Monday, November 12th, 2012

Australia has the highest rate of asbestos-related deaths on the planet. One of the major contributors to those deaths is the James Hardie Company, once one of the most respected manufacturers in the country, until it was discovered that they had been covering up their knowledge of the hazards of asbestos, allowing more and more workers to get sick as time passed. Now, the Australian Broadcast Company wants to tell that story and has made a two-part movie about the Hardie debacle, airing next week on Australian television and entitled “The Devil’s Dust.”

The movie, notes an article in the Sydney Morning Herald, is one that’s been much anticipated by those thousands of families that have been affected by toxic asbestos, used freely in Australia until the 1990s. Described as a tale of “bravery and corporate chicanery”, it’s also “a story begging to be told,” says director Jessica Hobbs.

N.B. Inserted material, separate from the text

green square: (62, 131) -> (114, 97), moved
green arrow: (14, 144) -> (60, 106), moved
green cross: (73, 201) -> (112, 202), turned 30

The movie will feature three main characters: Matt Peacock, the journalist who was integral in exposing the cover-up and who later wrote a book entitled “Killer Company”; Bernie Banton, a victim of mesothelioma and Australia’s very public face in the fight against Hardie and others who covered up the dangers of asbestos; and Adam Bourke, a fictional character who is employed as the PR person for Hardie, who must come to grips with the fact that his employer is responsible for the death of many Australians.

Hobbs says making the movie was challenging. ”We had a huge obligation to be responsible,” she says. ”You suddenly had to be a scientist, to make sure we understood the medical side; a corporate lawyer, to get our heads around all the corporate manoeuvring that went on; and also a bit of an investigative journalist, cross-checking the facts to make sure that all the stories were corroborated.”

Mostly, Hobbs notes, she strived to portray the personal, emotional experience connected with the journey of individuals and families affected by asbestos, which was used in myriad products manufactured by James Hardie. Anthony Hayes, who is portraying Banton, also saw to it that he portrayed the real pain of dealing with asbestos illnesses like mesothelioma, which kills most victims within a year of diagnosis. He interviewed the widows of seven men who died of the aggressive cancer due to Hardie’s negligence.
”The women explained how capable these guys had been, how physically fit they were, how they worked with their hands and were real men’s men. And then to have had that taken away from them, and the humiliation that came with that – not being able to walk to the shop, or walk down the stairs – was horrific,” explained Hayes.
In the United States, some liken James Hardie to W.R. Grace and Co., the insulation manufacturer whose asbestos-tainted vermiculite mine sickened hundreds in tiny Libby, Montana. More than 400 individuals associated with the Libby mines and Grace have already died of asbestos-related diseases. Investigations proved that Grace officials knew about the dangers of asbestos exposure yet did nothing to stop it.